The problem is that Mormons are so much like evangelicals, or what evangelicals want to be — clean-cut, disciplined, hard-working, family-loving, flag-waving, church-going conservatives — that many evangelicals seem them as a kind of heretical competition. The fear is that if Romney mainstreams Mormonism, he gives credibility to a potential rival for evangelical souls.
“I do not believe for one moment that if a Mormon like Mitt Romney were elected president he would be a puppet controlled by the Mormon hierarchy,” Hal Gordon, a former speechwriter for Ronald Reagan and Colin Powell, wrote in a recent column.
“But even if he kept his faith completely private, the election of a Mormon president would, ipso facto, swathe Mormonism in a respectability that it has long coveted.”

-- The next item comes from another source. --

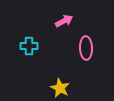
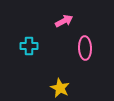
pink ellipse: moved 1 px left
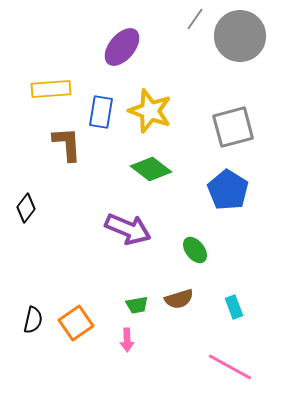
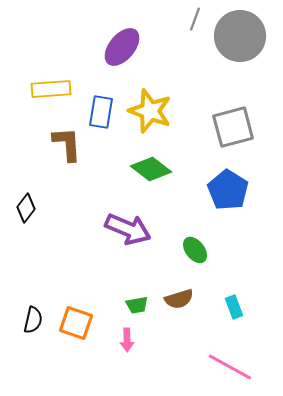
gray line: rotated 15 degrees counterclockwise
orange square: rotated 36 degrees counterclockwise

4. Romney's liability isn't necessarily his faith
Romney's biggest task is convincing conservative Christians that he is a conservative, not that he is a Christian. Evangelicals have shown they are happy to back all sorts of unorthodox candidates (anyone remember Herman Cain?). They never fell for fellow evangelicals Michele Bachmann or Rick Perry, and now they are rushing toward Newt Gingrich, a thrice-married convert to Catholicism.
Evangelicals may not love Mormons, but they are really down on moderates. Indeed, Romney is arguably “not Mormon enough,” Richard Land, a top Southern Baptist official, said on the eve of the South Carolina vote.
“If his stance on life and his stance on marriage had been consistently what the stance of the Mormon church has been, he would have far less doubts among social conservatives,” Land said.
Ralph Reed, head of the Faith and Freedom Coalition and a top evangelical political activist, said he doesn't think Romney's Mormonism will necessarily preclude him from winning evangelical votes or the GOP nomination, so he doesn't need to make the Kennedy speech at this point.
“Bottom line is,” said Reed, “he may need to address it as the campaign proceeds, and he may choose to address it as part of a speech down the road.”
5. What Romney's real Kennedy moment would look like
“Down the road” may be a good idea. Surveys show that Democrats — still seething over Mormon involvement in California's Prop 8 fight over gay marriage — are much less likely to accept the idea of a Mormon president than are Republicans, and are less accepting of the idea than even conservative Christians.
So picture this: If Romney can secure the nomination, he could give a speech about his faith next September to an audience of suspicious liberals. By doing so, he would win the hearts and votes of Republicans — including evangelicals — who would see him as the victim of anti-religious bias.
And that would be the real Kennedy moment.